Activity: Reproduce every one of the rows below word for word, but leave the pictures out.
====================
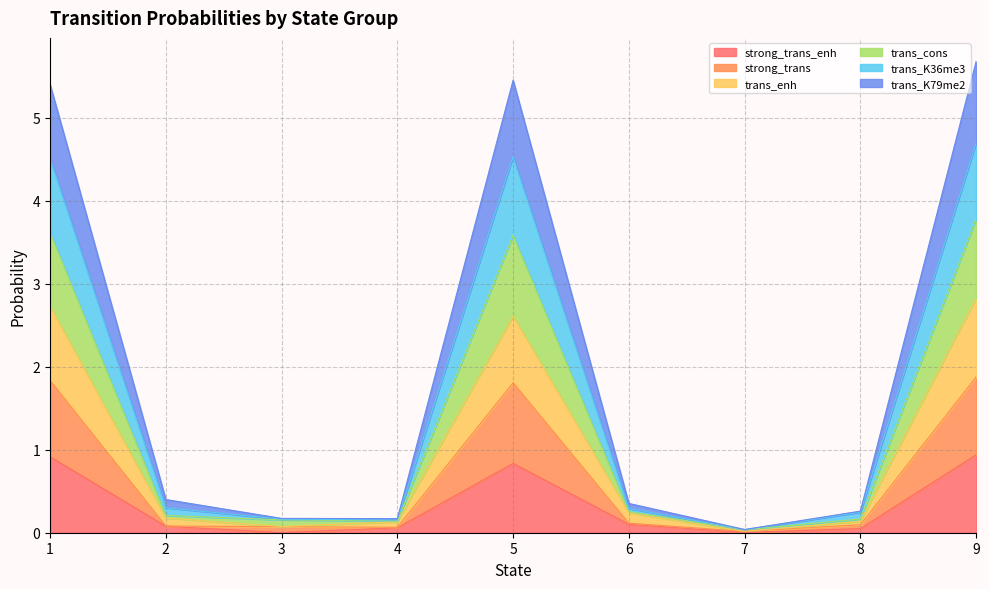

What is the total value across all series at 1?

5.4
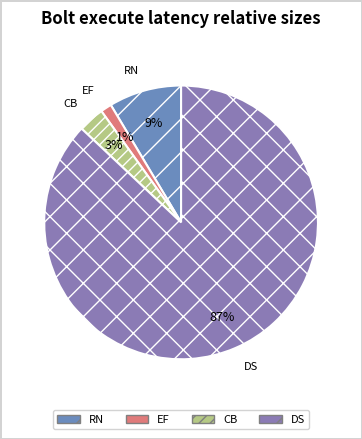

Which category has the smallest portion of the pie?

EF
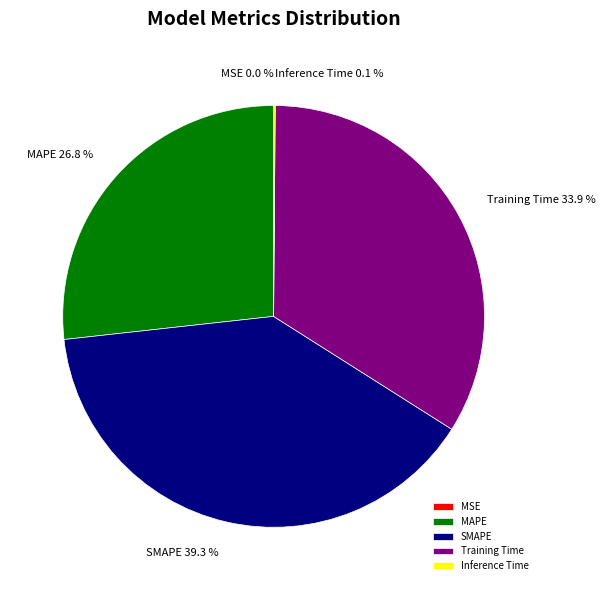

What is the total percentage of Training Time and SMAPE?

73.1%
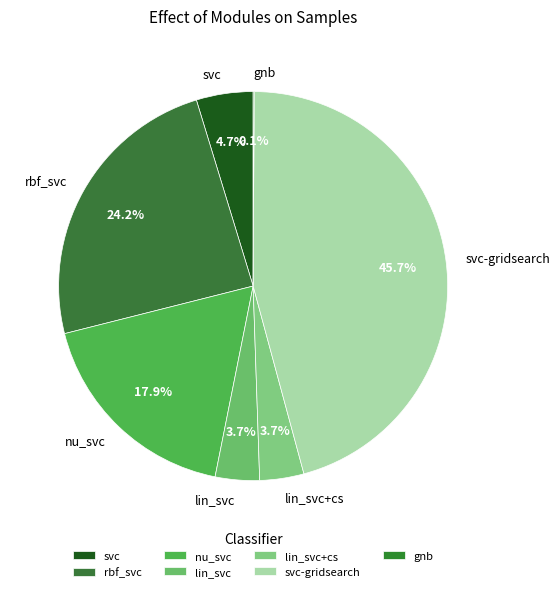

Which slice is the largest?

svc-gridsearch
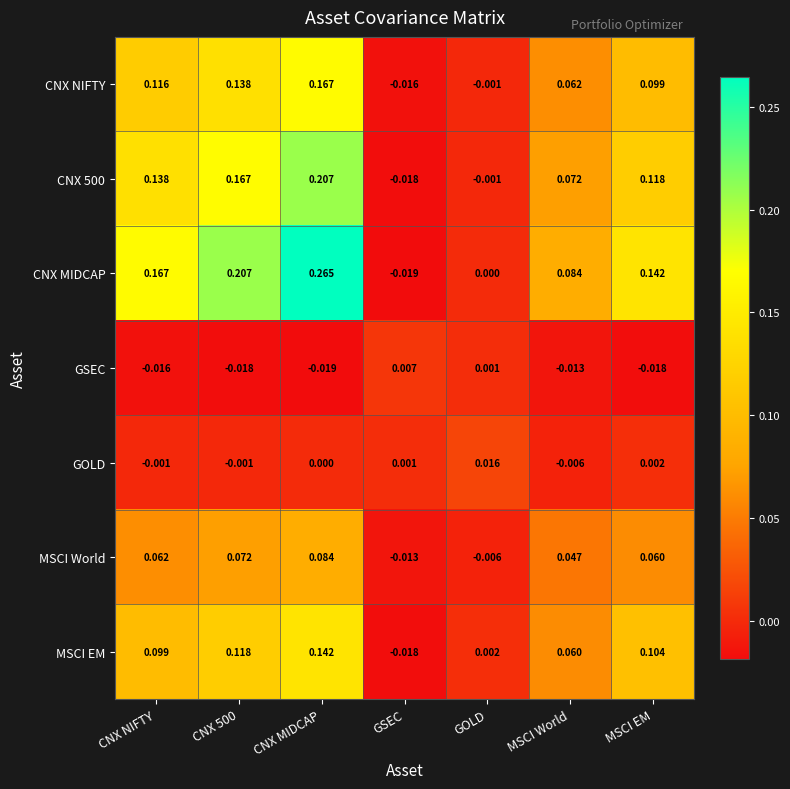

At which label does MSCI World reach its peak?

CNX MIDCAP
====================
Answer to this task:
What is the total value across all series at 1?

5.4

Which category has the smallest portion of the pie?

EF

What is the total percentage of Training Time and SMAPE?

73.1%

Which slice is the largest?

svc-gridsearch

At which label does MSCI World reach its peak?

CNX MIDCAP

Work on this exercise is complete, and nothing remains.